Learning vs. understanding: When does artificial intelligence outperform process-based modeling in soil organic carbon prediction?

  • 0FFoQSI, Technopark 1/Haus D, 3430 Tulln an der Donau, Austria.

|

|

Summary

This summary is machine-generated.

Machine learning (ML) models excel at predicting soil organic carbon (SOC) with large datasets.

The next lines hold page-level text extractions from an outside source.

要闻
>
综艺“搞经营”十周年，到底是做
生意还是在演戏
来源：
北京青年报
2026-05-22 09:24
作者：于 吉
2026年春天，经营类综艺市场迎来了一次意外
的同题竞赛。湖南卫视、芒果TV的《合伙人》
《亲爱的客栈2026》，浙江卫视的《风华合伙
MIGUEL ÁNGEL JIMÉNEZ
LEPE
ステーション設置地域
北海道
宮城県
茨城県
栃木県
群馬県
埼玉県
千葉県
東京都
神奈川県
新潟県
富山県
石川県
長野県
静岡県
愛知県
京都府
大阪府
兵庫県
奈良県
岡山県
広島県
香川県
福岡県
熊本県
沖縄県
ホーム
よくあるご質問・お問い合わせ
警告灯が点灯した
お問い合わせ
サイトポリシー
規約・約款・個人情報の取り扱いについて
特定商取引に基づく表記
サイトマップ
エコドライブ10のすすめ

However, process-based models remain superior for small datasets common in long-term ecological research.

Area Of Science

  • Ecological modeling
  • Soil science
  • Machine learning applications

Background

  • Machine learning (ML) algorithms are increasingly used for ecological modeling.
  • Limited evaluation exists for ML in predicting soil organic carbon (SOC) using small datasets typical of long-term studies.
  • ML performance for SOC prediction has not been compared against traditional process-based models.

Purpose Of The Study

  • To compare the performance of ML algorithms, process-based models, and ensembles for SOC prediction.
  • To evaluate model performance using data from five long-term experimental sites in Austria.
  • To assess the impact of dataset size and cross-validation strategies on ML performance.

Main Methods

  • Comparison of ML algorithms (Random Forest, Support Vector Machines with polynomial kernel), calibrated and uncalibrated process-based models, and ensembles.
  • Utilized data from 256 independent data points across five long-term experimental sites in Austria.
  • Applied leave-one-site-out cross-validation and reduced training sample sizes to test model robustness.

Main Results

  • ML approaches (Random Forest, SVM) outperformed process-based models when using all available data.
  • ML algorithm performance decreased significantly with reduced training data or leave-one-site-out cross-validation.
  • Process-based model accuracy was highly dependent on proper calibration and model combinations.

Conclusions

  • ML models are superior for SOC prediction when large datasets are available.
  • Process-based models are more suitable for exploring underlying biophysical and biochemical mechanisms of SOC dynamics.
  • Ensembles combining ML algorithms and process-based models are recommended to leverage the strengths of both approaches.